Há outros aspetos que não incentivam os cidadãos à participação na discussão de temas essenciais para o futuro da sua terra. Como, por exemplo, realizar uma sessão de esclarecimento/debate (promovida por uma comissão nomeada pela Assembleia da República) sobre a Regionalização, às catorze horas de uma segunda-feira? Quem estava a trabalhar a essa hora dificilmente poderia comparecer (ainda que estivesse interessado).
Por outro lado, a nível local, ainda que em altura de eleições se apele à participação cívica, se promovam encontros para “ouvir” os cidadãos sobre diversos temas, ou se prometa um orçamento participativo (para escolher entre o polidesportivo ou o centro de convívio), assuntos muito próximos dos munícipes são pouco (e de forma deficiente) esclarecidos, levando às mais diversas especulações, em particular nas redes sociais (mas não só), dado o casulo em que muitos dos decisores eleitos se encerram (a que se junta alguma autarcia política).

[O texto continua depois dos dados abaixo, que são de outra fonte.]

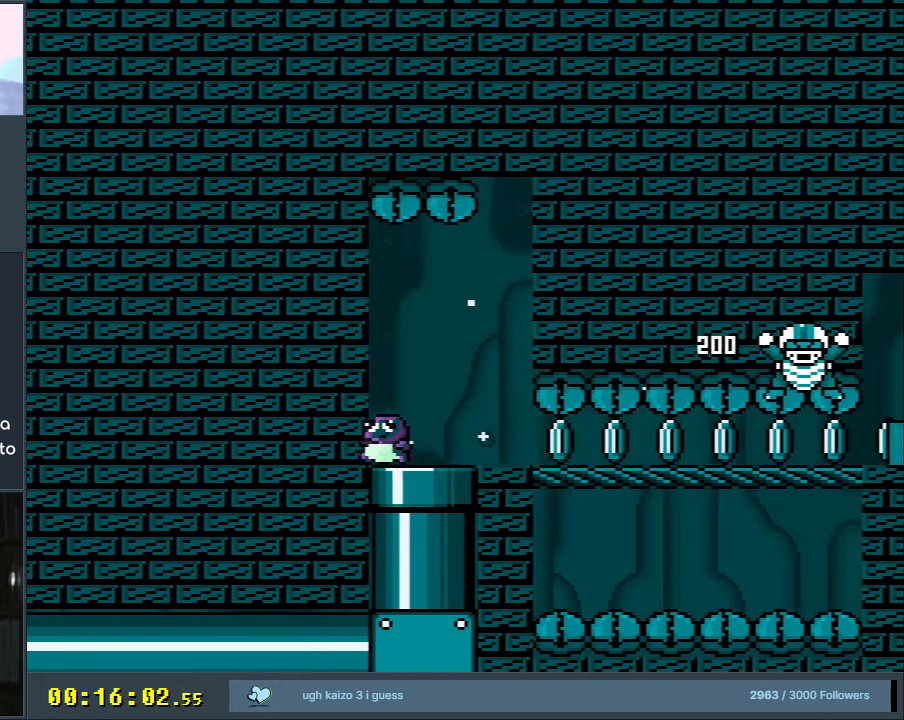
{"buttons": ["B", "Y", "DPAD_RIGHT"], "events": [[83, "B", "up"], [250, "B", "down"], [400, "DPAD_RIGHT", "down"]]}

Citemos apenas alguns que deveriam ter sido alvo de um claro e cabal esclarecimento: a demolição do depósito de água, a passagem da gestão de Pisões para a Universidade de Évora e do Museu Regional para o Ministério da Cultura, o futuro do Centro de Artes e do fórum romano (ainda sem decisão). Em todos estes assuntos, faltou informação e, na maior parte deles, os munícipes só tiveram conhecimento do que foi decidido depois de notícias na comunicação social, como factos consumados.
     
                      Foto : João Espinho

 
Voltando ao início, se quase meio século de ditadura impediu (e até reprimiu) os cidadãos de terem voz ativa na vida da sua aldeia, cidade, concelho ou até do país, daqui a cinco anos comemorar-se-á meio século de democracia. Para que esta seja mais do que o ato formal de depositar o voto nas urnas, importa refletir sobre a forma de incentivar e promover o que de mais importante têm os regimes democráticos: a participação do cidadão, o “animal cívico” descrito por Aristóteles no século IV a.C.